On average, an individual who is eating a restaurant meal, will consume 30% more calories than they would eat if they were dining at home.
NYU nutrition experts weighed and measured everyday foods served in Manhattan delis, bakeries and sit-down restaurants, and their results were amazing. Compared to government recommended portion sizes:
- Pasta servings were five times larger
- Cookies were seven times larger
- Muffins weighed three times more
So while restaurant meals are a fact of life today, if they are a regular part of your week, you need to develop a unique skill set to successfully navigate your way through your food selections if you want to maintain a healthy body weight and live a heart healthy lifestyle.
Here are a few tips that will help you keep your calorie intake reasonable.

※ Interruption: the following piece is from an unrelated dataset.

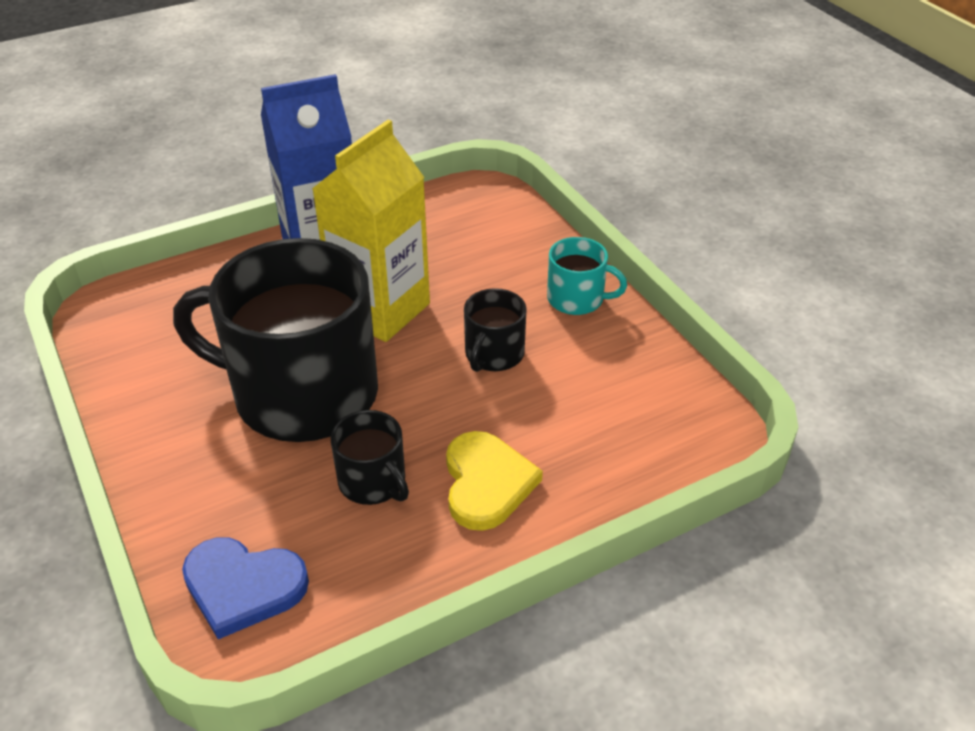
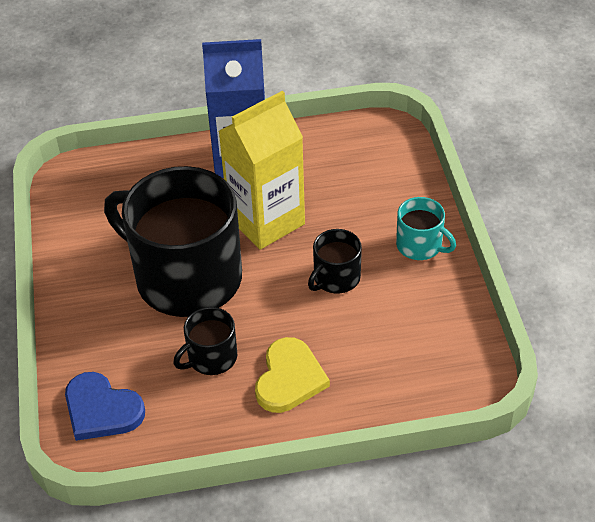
camera: 20 degrees right, 5 degrees up
black mug [331,410,409,505] -> black mug turned 75 degrees clockwise [173,307,237,375]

- Spoil your appetite. Do not starve yourself all day because you know you are having dinner out. You will arrive at the restaurant hungry which will encourage you to pounce on the bread and butter basket when it arrives and each high calorie/high fat item on the menu will be more appealing. Instead, eat a reasonable breakfast and lunch and consider having an apple or a small handful of nuts before your meal so that you can make a reasonable choice for dinner.
- Decide ahead of time if you are planning to drink alcohol or not. Alcohol can weaken your resolve to stick to your heart healthy meal plan. If you are having a cocktail, be mindful of the calories.
- Use the rule of one to limit your calories. One cocktail, one salad, one plate of food- not your main plate with a large bowl of pasta on the side
- One way to limit the calories of a restaurant meal is to order a salad and an appetizer for dinner. Considering portion sizes of the typical restaurant meal, the appetizer portion is close to ideal.
- Avoid the bread basket. Most of the bread will be made from white flour, so the best choice is to skip it. If the restaurant serves olive oil with their bread, that certainly is a better option than butter, but the bread is still white and olive oil is 120 calories a tablespoon.
- The waiter or waitress is there to help you. They want you to enjoy your dinner. Their livelihood and their tip is at stake. Use them as a resource.
- Find out how food is prepared. Is your entrée fried, baked, grilled or sautéed? Can you have it prepared without butter? Can you get the sauce on the side? Can you substitute a vegetables for the fries? Don’t be afraid to ask questions.
- Order plenty of vegetables. Get a large salad to start your meal. Make sure to get the salad dressing “on the side” and then use your fork to distribute a limited quantity of salad dressing on your salad. A baked potato is a great choice when dining out. Ask how cooked vegetables are prepared. Sautee usually means cooked in oil. Ask if you can have your vegetables steamed.
- Be very aware of portion size. Restaurant portions are notoriously large. Picture your dinner plate at home. ½ of your plate should be from vegetables, ¼ of your plate should be from the protein portion of your meal and the remaining ¼ of the plate should be your carbohydrate.
It is possible to eat a heart healthy meal while dining out at a restaurant as long as you pay attention to your food choices and your portion size. Bon appétit!